Verbatim transcription with images omitted: return the entries below in full.

- Records provided
+ + + + +
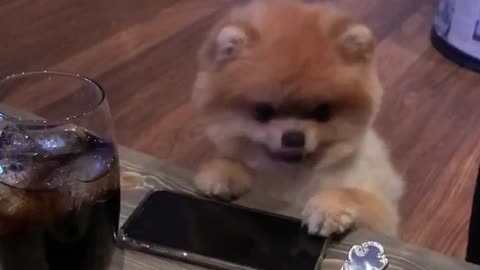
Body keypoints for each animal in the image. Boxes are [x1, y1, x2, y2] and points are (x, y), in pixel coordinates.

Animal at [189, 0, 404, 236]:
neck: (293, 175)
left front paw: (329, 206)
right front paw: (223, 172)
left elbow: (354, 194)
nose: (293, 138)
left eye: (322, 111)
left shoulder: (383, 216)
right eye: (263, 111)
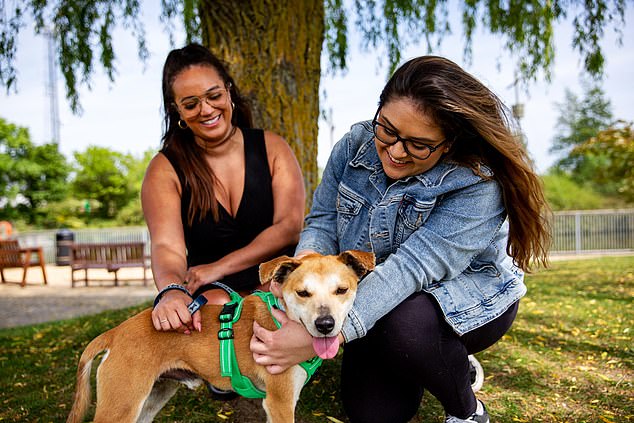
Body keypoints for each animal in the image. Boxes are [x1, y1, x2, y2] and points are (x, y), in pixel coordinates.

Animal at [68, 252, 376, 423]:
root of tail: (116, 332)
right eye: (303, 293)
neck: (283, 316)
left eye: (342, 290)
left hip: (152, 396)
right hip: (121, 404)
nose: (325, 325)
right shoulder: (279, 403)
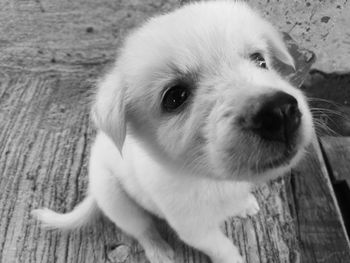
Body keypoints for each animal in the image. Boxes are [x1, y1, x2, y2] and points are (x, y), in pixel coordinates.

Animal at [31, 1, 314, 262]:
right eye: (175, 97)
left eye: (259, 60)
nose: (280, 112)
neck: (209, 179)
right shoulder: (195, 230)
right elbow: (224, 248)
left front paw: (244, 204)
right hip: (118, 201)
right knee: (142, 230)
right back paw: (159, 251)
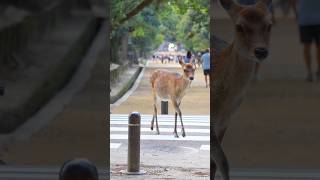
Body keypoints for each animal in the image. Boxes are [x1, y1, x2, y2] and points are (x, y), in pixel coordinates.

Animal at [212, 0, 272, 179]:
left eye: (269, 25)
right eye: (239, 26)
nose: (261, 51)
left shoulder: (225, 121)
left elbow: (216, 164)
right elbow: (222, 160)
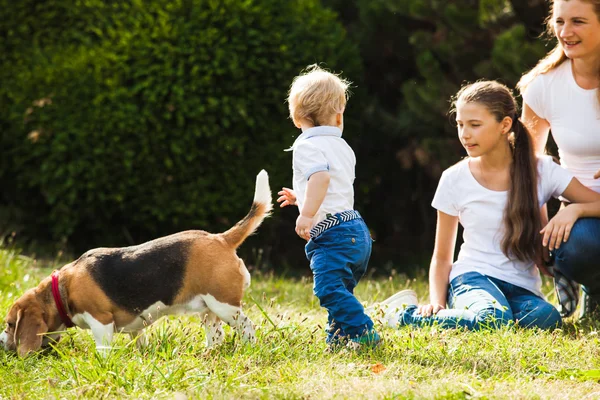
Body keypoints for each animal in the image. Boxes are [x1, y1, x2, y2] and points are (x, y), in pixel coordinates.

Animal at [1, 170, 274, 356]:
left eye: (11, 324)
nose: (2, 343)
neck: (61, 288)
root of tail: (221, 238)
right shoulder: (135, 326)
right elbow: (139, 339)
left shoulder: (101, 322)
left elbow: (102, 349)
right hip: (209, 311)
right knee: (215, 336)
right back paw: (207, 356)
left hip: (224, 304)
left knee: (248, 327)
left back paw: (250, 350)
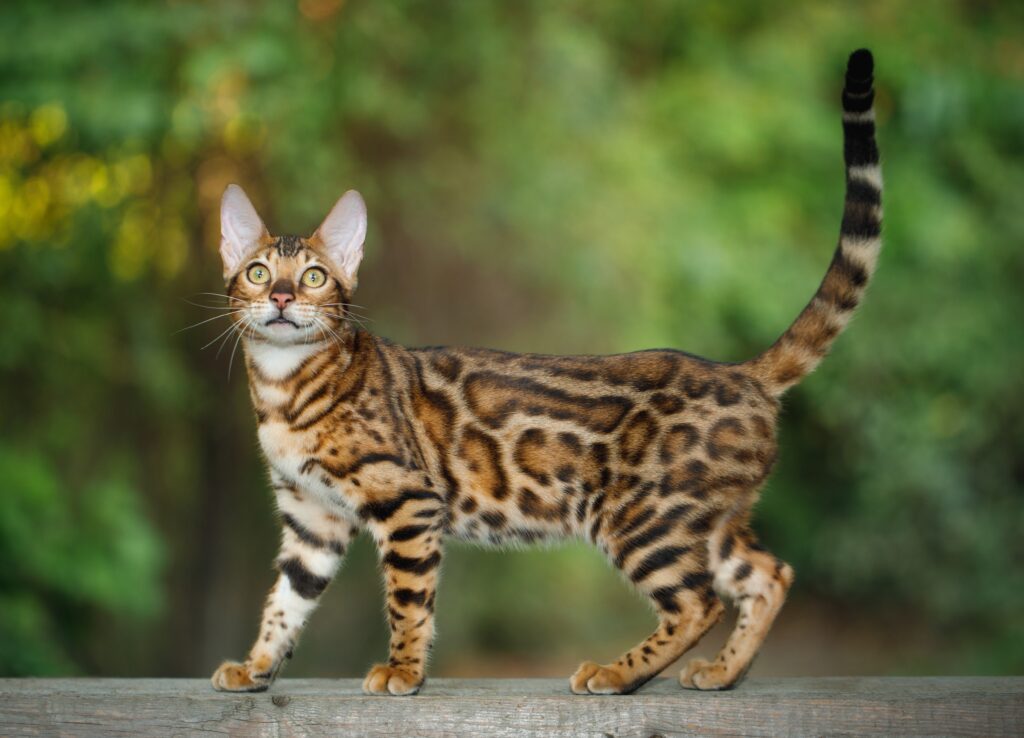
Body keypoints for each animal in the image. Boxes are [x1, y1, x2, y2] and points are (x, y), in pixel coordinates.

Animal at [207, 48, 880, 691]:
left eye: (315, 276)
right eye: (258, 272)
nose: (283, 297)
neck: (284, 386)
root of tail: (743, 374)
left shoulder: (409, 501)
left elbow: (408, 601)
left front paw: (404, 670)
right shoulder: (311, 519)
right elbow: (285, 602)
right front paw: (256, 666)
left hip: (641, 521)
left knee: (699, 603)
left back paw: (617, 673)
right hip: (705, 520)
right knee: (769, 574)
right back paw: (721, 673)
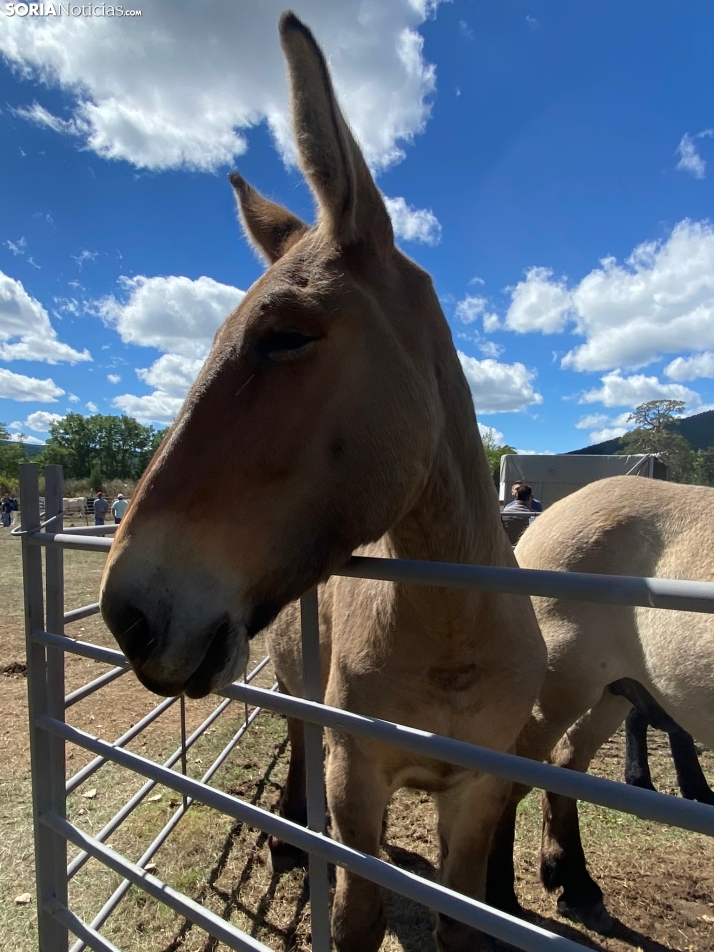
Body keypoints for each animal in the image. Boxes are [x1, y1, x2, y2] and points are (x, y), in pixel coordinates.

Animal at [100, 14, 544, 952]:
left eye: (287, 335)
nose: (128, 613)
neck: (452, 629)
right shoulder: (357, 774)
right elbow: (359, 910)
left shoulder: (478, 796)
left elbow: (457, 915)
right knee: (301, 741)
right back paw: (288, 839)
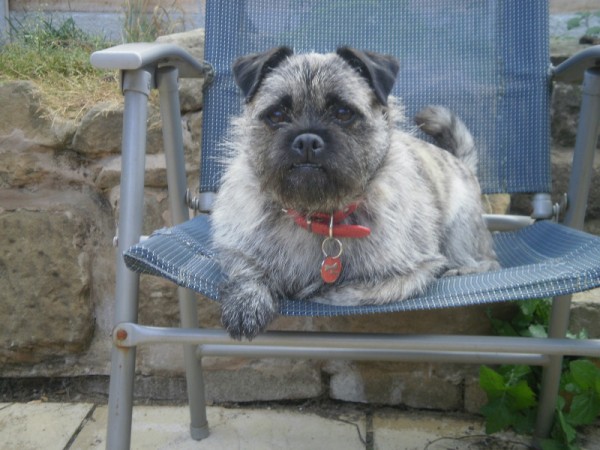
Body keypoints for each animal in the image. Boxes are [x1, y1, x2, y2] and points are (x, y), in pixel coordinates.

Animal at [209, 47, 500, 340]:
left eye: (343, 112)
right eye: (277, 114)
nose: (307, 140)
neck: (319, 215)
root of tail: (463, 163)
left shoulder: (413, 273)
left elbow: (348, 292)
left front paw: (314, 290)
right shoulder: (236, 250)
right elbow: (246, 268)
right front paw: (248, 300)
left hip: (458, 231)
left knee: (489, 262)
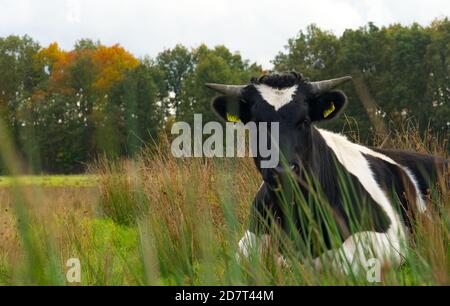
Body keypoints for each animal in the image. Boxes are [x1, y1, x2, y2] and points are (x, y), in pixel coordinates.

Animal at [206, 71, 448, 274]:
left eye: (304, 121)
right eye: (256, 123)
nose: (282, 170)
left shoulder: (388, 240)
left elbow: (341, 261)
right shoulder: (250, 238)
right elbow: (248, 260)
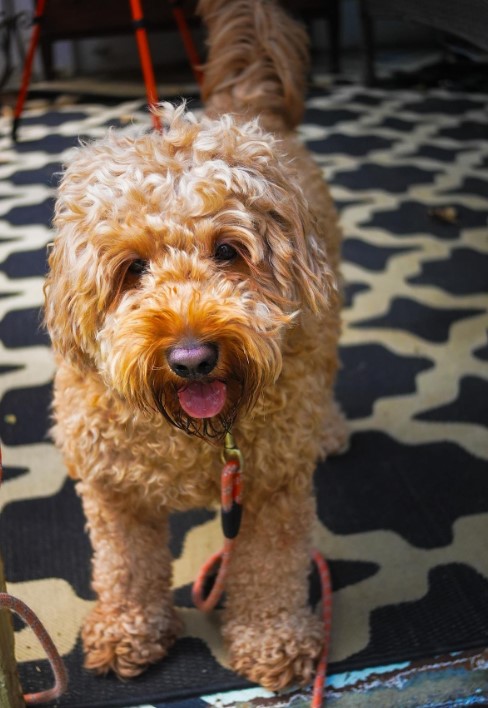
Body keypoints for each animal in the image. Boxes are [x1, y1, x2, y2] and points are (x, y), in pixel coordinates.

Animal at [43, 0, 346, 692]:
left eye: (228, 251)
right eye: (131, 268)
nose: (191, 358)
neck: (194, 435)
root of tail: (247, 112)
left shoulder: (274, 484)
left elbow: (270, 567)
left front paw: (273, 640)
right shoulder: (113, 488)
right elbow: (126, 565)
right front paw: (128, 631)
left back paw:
+ + + + +
- Solved problem
Body keypoints for each animal in the image. Boxes are [x1, y1, x2, y2] and points are (x, y), in pixel coordinates.

Animal at [189, 0, 404, 236]:
neck: (293, 175)
left front paw: (329, 206)
right front paw: (223, 172)
left elbow: (354, 194)
nose: (293, 138)
left eye: (322, 111)
left shoulder: (383, 216)
right eye: (263, 111)
Body keypoints for each animal in the image. Boxes are [x1, y1, x2, y2] and points are (x, y), in pixel coordinates.

Animal at [68, 252, 376, 423]:
root of tail: (116, 332)
right eye: (303, 293)
neck: (283, 316)
left eye: (342, 290)
left hip: (152, 396)
right hip: (121, 404)
nose: (325, 325)
right shoulder: (279, 403)
Body keypoints for each animal in the image. Boxes are [x1, y1, x2, y2] and points are (x, y), in pixel coordinates.

Animal at [31, 1, 314, 262]:
right eye: (175, 97)
left eye: (259, 60)
nose: (280, 112)
neck: (209, 179)
right shoulder: (195, 230)
right elbow: (224, 248)
left front paw: (244, 204)
right hip: (118, 201)
right knee: (142, 230)
right back paw: (159, 251)
Body keypoints for each animal in the image. Boxes are [x1, y1, x2, y2] and points are (x, y), in pixel coordinates.

Animal at [212, 0, 272, 179]:
left eye: (269, 25)
right eye: (239, 26)
nose: (261, 51)
left shoulder: (225, 121)
left elbow: (216, 164)
right elbow: (222, 160)
Body keypoints for each animal in the image. Boxes are [x1, y1, x2, y2] and points are (x, y), in pixel coordinates.

Animal at [1, 170, 274, 356]:
left eye: (11, 324)
nose: (2, 343)
neck: (61, 288)
root of tail: (221, 238)
right shoulder: (135, 326)
right elbow: (139, 339)
left shoulder: (101, 322)
left elbow: (102, 349)
right hip: (209, 311)
right knee: (215, 336)
right back paw: (207, 356)
left hip: (224, 304)
left knee: (248, 327)
left back paw: (250, 350)
Body keypoints for each animal in the image. Boxes are [x1, y1, x2, y2] and points are (x, y), in pixel coordinates.

Animal at [207, 48, 880, 691]:
left eye: (315, 276)
right eye: (258, 272)
nose: (283, 297)
neck: (284, 386)
root of tail: (743, 374)
left shoulder: (409, 501)
left elbow: (408, 601)
left front paw: (404, 670)
right shoulder: (311, 519)
right elbow: (285, 602)
right front paw: (256, 666)
left hip: (641, 521)
left knee: (699, 603)
left back paw: (617, 673)
right hip: (705, 520)
right knee: (769, 574)
right back paw: (721, 673)
Body keypoints for each animal in the image. Boxes are [x1, y1, x2, y2] and points are (x, y), in pixel coordinates.

Animal at [100, 14, 544, 952]:
left eye: (287, 335)
nose: (128, 613)
neck: (452, 629)
right shoulder: (357, 774)
right elbow: (359, 910)
left shoulder: (478, 796)
left elbow: (457, 915)
right knee: (301, 741)
right back paw: (288, 839)
Body keypoints for each animal in the image. Boxes are [x1, y1, x2, y2] and points are (x, y), in pixel coordinates.

Animal at [209, 47, 500, 340]:
left eye: (343, 112)
right eye: (277, 114)
nose: (307, 140)
neck: (319, 215)
root of tail: (463, 163)
left shoulder: (413, 273)
left elbow: (348, 292)
left front paw: (314, 290)
right shoulder: (236, 250)
right elbow: (246, 268)
right front paw: (248, 300)
left hip: (458, 231)
left knee: (489, 262)
Body keypoints for each animal in the image. Boxes are [x1, y1, x2, y2] and points are (x, y), in pixel coordinates.

Animal at [206, 71, 448, 274]:
left eye: (304, 121)
right eye: (256, 123)
nose: (282, 170)
left shoulder: (388, 240)
left elbow: (341, 261)
right shoulder: (250, 238)
right elbow: (248, 260)
Body keypoints for each animal in the image. Boxes are [x1, y1, x2, y2] and points are (x, y), in pixel coordinates.

Animal at [43, 0, 346, 692]:
left eye: (228, 251)
right eye: (131, 268)
nose: (191, 358)
neck: (194, 435)
root of tail: (247, 112)
left shoulder: (274, 484)
left elbow: (270, 567)
left front paw: (273, 640)
right shoulder: (113, 488)
right elbow: (126, 565)
right front paw: (128, 631)
left back paw:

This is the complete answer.